- What this task involves
Everything in the data below should be restated word for word.

- Dataset content
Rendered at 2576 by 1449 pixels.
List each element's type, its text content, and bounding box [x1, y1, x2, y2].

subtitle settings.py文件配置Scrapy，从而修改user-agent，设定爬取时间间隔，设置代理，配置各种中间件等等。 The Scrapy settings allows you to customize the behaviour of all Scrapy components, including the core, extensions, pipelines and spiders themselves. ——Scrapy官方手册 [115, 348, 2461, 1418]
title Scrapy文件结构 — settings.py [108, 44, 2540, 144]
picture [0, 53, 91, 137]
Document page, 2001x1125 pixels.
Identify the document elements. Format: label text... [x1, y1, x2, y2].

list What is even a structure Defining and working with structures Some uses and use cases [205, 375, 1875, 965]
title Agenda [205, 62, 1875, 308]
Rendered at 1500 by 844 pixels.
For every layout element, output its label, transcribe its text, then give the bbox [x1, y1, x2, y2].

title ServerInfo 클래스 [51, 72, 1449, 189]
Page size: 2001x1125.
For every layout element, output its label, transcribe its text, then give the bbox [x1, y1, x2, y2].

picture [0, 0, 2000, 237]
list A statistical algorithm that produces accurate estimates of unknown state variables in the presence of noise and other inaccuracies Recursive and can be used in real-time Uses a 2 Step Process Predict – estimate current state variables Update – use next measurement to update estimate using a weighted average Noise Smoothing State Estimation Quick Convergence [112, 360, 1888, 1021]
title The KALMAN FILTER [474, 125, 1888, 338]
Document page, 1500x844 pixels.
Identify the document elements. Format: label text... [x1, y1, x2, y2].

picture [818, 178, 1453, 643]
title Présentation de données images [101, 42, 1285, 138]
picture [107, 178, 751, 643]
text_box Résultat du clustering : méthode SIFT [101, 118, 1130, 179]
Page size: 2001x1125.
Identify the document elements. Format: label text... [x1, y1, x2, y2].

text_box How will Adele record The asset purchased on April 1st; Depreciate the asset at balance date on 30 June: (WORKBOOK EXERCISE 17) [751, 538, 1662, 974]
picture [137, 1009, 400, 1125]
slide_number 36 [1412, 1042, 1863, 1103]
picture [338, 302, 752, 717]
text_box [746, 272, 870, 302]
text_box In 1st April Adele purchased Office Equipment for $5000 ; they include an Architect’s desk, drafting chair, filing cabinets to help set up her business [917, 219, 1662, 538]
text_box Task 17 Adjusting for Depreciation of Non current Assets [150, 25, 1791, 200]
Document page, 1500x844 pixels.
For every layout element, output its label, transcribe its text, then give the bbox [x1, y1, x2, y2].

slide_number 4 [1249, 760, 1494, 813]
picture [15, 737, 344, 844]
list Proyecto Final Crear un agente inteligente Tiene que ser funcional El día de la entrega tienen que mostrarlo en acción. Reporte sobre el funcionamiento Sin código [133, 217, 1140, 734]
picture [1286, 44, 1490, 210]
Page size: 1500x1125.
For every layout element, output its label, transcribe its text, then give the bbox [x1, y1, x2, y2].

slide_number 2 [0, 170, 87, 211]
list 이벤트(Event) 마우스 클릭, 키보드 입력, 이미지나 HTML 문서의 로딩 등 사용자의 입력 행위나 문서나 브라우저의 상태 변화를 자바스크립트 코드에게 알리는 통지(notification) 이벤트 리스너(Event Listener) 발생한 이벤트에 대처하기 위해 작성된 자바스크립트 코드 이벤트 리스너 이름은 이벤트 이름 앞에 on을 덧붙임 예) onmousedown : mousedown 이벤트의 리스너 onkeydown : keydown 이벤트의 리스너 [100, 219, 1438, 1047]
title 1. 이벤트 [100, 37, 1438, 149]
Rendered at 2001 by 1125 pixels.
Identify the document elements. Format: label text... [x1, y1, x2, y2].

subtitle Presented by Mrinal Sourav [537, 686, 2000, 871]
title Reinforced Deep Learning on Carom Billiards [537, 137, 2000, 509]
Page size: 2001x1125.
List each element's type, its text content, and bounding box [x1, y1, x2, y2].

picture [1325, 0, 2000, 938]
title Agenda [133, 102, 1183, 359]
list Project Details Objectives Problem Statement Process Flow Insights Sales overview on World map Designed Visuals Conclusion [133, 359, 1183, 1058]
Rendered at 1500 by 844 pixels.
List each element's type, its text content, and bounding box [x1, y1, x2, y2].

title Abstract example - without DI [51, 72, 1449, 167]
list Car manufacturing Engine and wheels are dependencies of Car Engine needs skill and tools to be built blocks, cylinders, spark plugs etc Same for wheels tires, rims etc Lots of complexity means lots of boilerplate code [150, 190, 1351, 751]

- Result for this task
Rendered at 2576 by 1449 pixels.
List each element's type, its text content, and bounding box [x1, y1, x2, y2].

subtitle settings.py文件配置Scrapy，从而修改user-agent，设定爬取时间间隔，设置代理，配置各种中间件等等。 The Scrapy settings allows you to customize the behaviour of all Scrapy components, including the core, extensions, pipelines and spiders themselves. ——Scrapy官方手册 [115, 348, 2461, 1418]
title Scrapy文件结构 — settings.py [108, 44, 2540, 144]
picture [0, 53, 91, 137]
Document page, 2001x1125 pixels.
Identify the document elements. Format: label text... [x1, y1, x2, y2].

list What is even a structure Defining and working with structures Some uses and use cases [205, 375, 1875, 965]
title Agenda [205, 62, 1875, 308]
Rendered at 1500 by 844 pixels.
For every layout element, output its label, transcribe its text, then give the bbox [x1, y1, x2, y2].

title ServerInfo 클래스 [51, 72, 1449, 189]
Page size: 2001x1125.
For every layout element, output its label, transcribe its text, then give the bbox [x1, y1, x2, y2].

picture [0, 0, 2000, 237]
list A statistical algorithm that produces accurate estimates of unknown state variables in the presence of noise and other inaccuracies Recursive and can be used in real-time Uses a 2 Step Process Predict – estimate current state variables Update – use next measurement to update estimate using a weighted average Noise Smoothing State Estimation Quick Convergence [112, 360, 1888, 1021]
title The KALMAN FILTER [474, 125, 1888, 338]
Document page, 1500x844 pixels.
Identify the document elements. Format: label text... [x1, y1, x2, y2].

picture [818, 178, 1453, 643]
title Présentation de données images [101, 42, 1285, 138]
picture [107, 178, 751, 643]
text_box Résultat du clustering : méthode SIFT [101, 118, 1130, 179]
Page size: 2001x1125.
Identify the document elements. Format: label text... [x1, y1, x2, y2].

text_box How will Adele record The asset purchased on April 1st; Depreciate the asset at balance date on 30 June: (WORKBOOK EXERCISE 17) [751, 538, 1662, 974]
picture [137, 1009, 400, 1125]
slide_number 36 [1412, 1042, 1863, 1103]
picture [338, 302, 752, 717]
text_box [746, 272, 870, 302]
text_box In 1st April Adele purchased Office Equipment for $5000 ; they include an Architect’s desk, drafting chair, filing cabinets to help set up her business [917, 219, 1662, 538]
text_box Task 17 Adjusting for Depreciation of Non current Assets [150, 25, 1791, 200]
Document page, 1500x844 pixels.
For every layout element, output its label, transcribe its text, then give the bbox [x1, y1, x2, y2].

slide_number 4 [1249, 760, 1494, 813]
picture [15, 737, 344, 844]
list Proyecto Final Crear un agente inteligente Tiene que ser funcional El día de la entrega tienen que mostrarlo en acción. Reporte sobre el funcionamiento Sin código [133, 217, 1140, 734]
picture [1286, 44, 1490, 210]
Page size: 1500x1125.
For every layout element, output its label, transcribe its text, then give the bbox [x1, y1, x2, y2].

slide_number 2 [0, 170, 87, 211]
list 이벤트(Event) 마우스 클릭, 키보드 입력, 이미지나 HTML 문서의 로딩 등 사용자의 입력 행위나 문서나 브라우저의 상태 변화를 자바스크립트 코드에게 알리는 통지(notification) 이벤트 리스너(Event Listener) 발생한 이벤트에 대처하기 위해 작성된 자바스크립트 코드 이벤트 리스너 이름은 이벤트 이름 앞에 on을 덧붙임 예) onmousedown : mousedown 이벤트의 리스너 onkeydown : keydown 이벤트의 리스너 [100, 219, 1438, 1047]
title 1. 이벤트 [100, 37, 1438, 149]
Rendered at 2001 by 1125 pixels.
Identify the document elements. Format: label text... [x1, y1, x2, y2].

subtitle Presented by Mrinal Sourav [537, 686, 2000, 871]
title Reinforced Deep Learning on Carom Billiards [537, 137, 2000, 509]
Page size: 2001x1125.
List each element's type, its text content, and bounding box [x1, y1, x2, y2].

picture [1325, 0, 2000, 938]
title Agenda [133, 102, 1183, 359]
list Project Details Objectives Problem Statement Process Flow Insights Sales overview on World map Designed Visuals Conclusion [133, 359, 1183, 1058]
Rendered at 1500 by 844 pixels.
List each element's type, its text content, and bounding box [x1, y1, x2, y2].

title Abstract example - without DI [51, 72, 1449, 167]
list Car manufacturing Engine and wheels are dependencies of Car Engine needs skill and tools to be built blocks, cylinders, spark plugs etc Same for wheels tires, rims etc Lots of complexity means lots of boilerplate code [150, 190, 1351, 751]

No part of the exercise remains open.